MKs to meet Abbas in Ramallah despite terrorist attacks

Yesh Atid leader, Yair Lapid, vetoes participation of faction MKs in meeting; right-wing ministers blast scheduled visit.

Palestinian Authority President Mahmoud Abbas. (photo credit: REUTERS/ISSAM RIMAWI/POOL)
Palestinian Authority President Mahmoud Abbas.
(photo credit: REUTERS/ISSAM RIMAWI/POOL)
A delegation of 14 Knesset members will meet in Ramallah with Palestinian Authority President Mahmoud Abbas on Monday amid calls to cancel the visit due to the recent spate of terrorist attacks in the West Bank.
The delegation consists of lawmakers from Labor, Meretz, Hatnua, and Shas. No Yesh Atid MKs will go, because their party chairman, Yair Lapid, vetoed their participation.
Transportation Minister Israel Katz (Likud) and Deputy Education Minister Avraham Wortzman (Bayit Yehudi) called on the MKs not to go to Ramallah because it would reward Abbas for failing to stop the attacks.
“It is unacceptable that Abbas talks about the peace process while groups connected to his Fatah party are carrying out terrorist attacks in Israel that he does not do anything to prevent,” Katz said.
Wortzman asked Knesset Speaker Yuli Edelstein to intervene and get the Ramallah visit canceled. He also complained to the organizer of the visit, Labor MK Hilik Bar, who heads the Knesset’s two-state lobby.
“Official representatives of the Knesset should not meet with the head of the PA, who by not condemning the terrorist attacks encourages the terrorists to continue with full force,” Wortzman wrote to Bar.
“Holding the meeting harms the wounded victim, her family, and the Israeli public as a whole.”

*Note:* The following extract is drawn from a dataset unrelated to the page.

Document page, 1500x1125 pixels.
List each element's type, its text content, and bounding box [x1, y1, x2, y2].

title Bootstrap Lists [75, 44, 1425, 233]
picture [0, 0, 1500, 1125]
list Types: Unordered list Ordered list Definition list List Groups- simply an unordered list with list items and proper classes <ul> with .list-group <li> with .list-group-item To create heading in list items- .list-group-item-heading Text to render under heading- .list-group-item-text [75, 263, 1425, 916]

Bar responded that the visit was essential, especially after the attack, and that not coming to Ramallah would grant victory to the terrorists.
“In every peace process there are extremists who try to put spokes in the wheels,” Bar said.
“They don’t want peace or normalization.
Canceling the meeting would give them a prize. We need to end the conflict as soon as possible so that such dreadful attacks won’t happen in the future.”